Her hands were on his chest. He felt them through the layers of cloth, and his heart skipped a beat. And he thought, oh Merlin, this isn't how this is supposed to be happening. In a sickroom, in front of a savaged body, a werewolf-savaged body. With nine people staring at us. If only—that morning at her flat—we could have—I would have—if I hadn't been afraid of hurting her . . . of doing this to her . . .
"And I've told you a million times," he said aloud, knowing it was inadequate, not knowing what else to say, "that I am too old for you, too poor . . . too dangerous . . ."

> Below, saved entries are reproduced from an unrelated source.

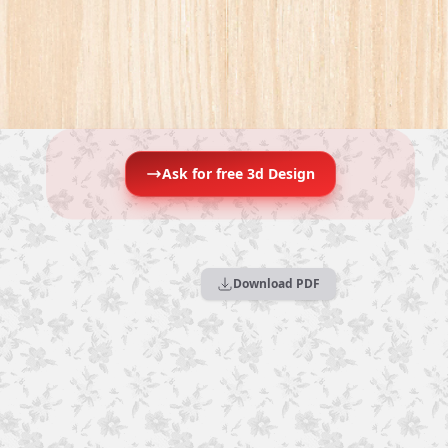
Ask for free 3d Design
Download PDF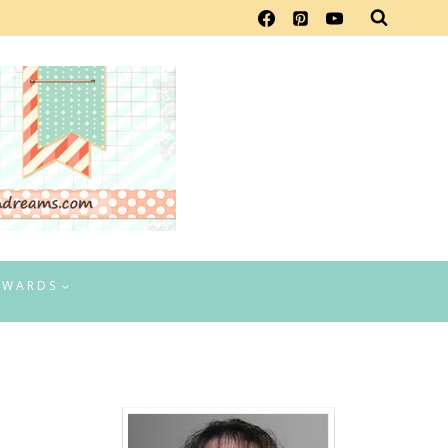
EWARDS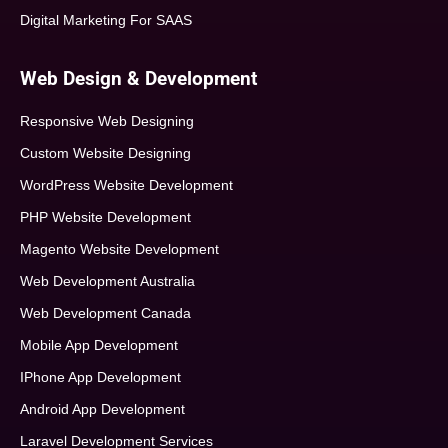
Digital Marketing For SAAS
Web Design & Development
Responsive Web Designing
Custom Website Designing
WordPress Website Development
PHP Website Development
Magento Website Development
Web Development Australia
Web Development Canada
Mobile App Development
IPhone App Development
Android App Development
Laravel Development Services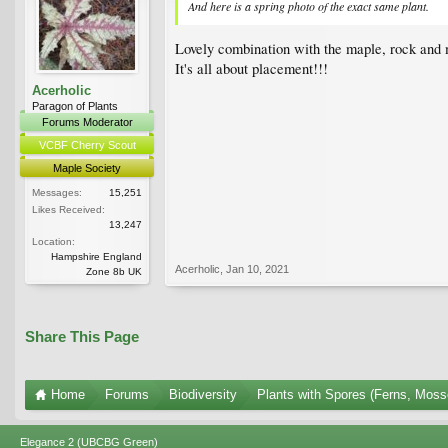
And here is a spring photo of the exact same plant.
Lovely combination with the maple, rock and 
It's all about placement!!!
Acerholic
Paragon of Plants
Forums Moderator
VCBF Cherry Scout
Maple Society
Messages:
15,251
Likes Received:
13,247
Location:
Hampshire England
Acerholic
,
Jan 10, 2021
Zone 8b UK
Share This Page
Home
Forums
Biodiversity
Plants with Spores (Ferns, Mosse
Elegance 2 (UBCBG Green)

"I've said all along you're taking a ridiculous line on this, Remus," said Molly.
"I am not being ridiculous," he said steadily. I am a werewolf. A violent, aggressive, destructive werewolf. I am a beast. Arthur, you're an adult. An old married man with seven children. You know what I mean. "Tonks deserves somebody young and whole."
"But she wants you," said Arthur. "And after all, Remus, young and whole men do not necessarily remain so." He gestured at the mess, the disgusting bloody mess, that he and Molly and Fleur and all of them so loved.
I need my mentor. I need my headmaster. I need Albus Dumbledore.
"This is . . . not the moment to discuss it. Dumbledore is dead . . ."
"Dumbledore," said Minerva dryly, "would have been happier than anybody to think that there was a little more love in the world."
The doors swung open and Hagrid strode in. Tonks looked from Minerva to Remus, turned, and walked unsteadily away. He watched her sad shoulders as far as the swing doors. She looked tired. She looked tense. She looked—he gazed after her unbelievingly—she looked old.
He turned away, and his mind was one big question mark. Slightly, very slightly, Arthur nodded towards the door.
Very well then.
He ran.
He pushed the swing door aside and yelled, "Tonks!"
She turned and looked at him. Her expression was inscrutable. He took her hand and pulled her out into the stone-walled courtyard, where moths swam in the blue-grey summer dawn.
"I'll think about it," he said softly. "Tonks, I—I don't want to hurt you. I love you. I wish—I want to spend my life with you. I want your home to be my home. I want your children to be my children. I—I'll try to see my way to it."
She threw herself in his arms, burrowing in the folds of his slashed and singed robe. He turned her face up towards his and kissed her gently and lingeringly.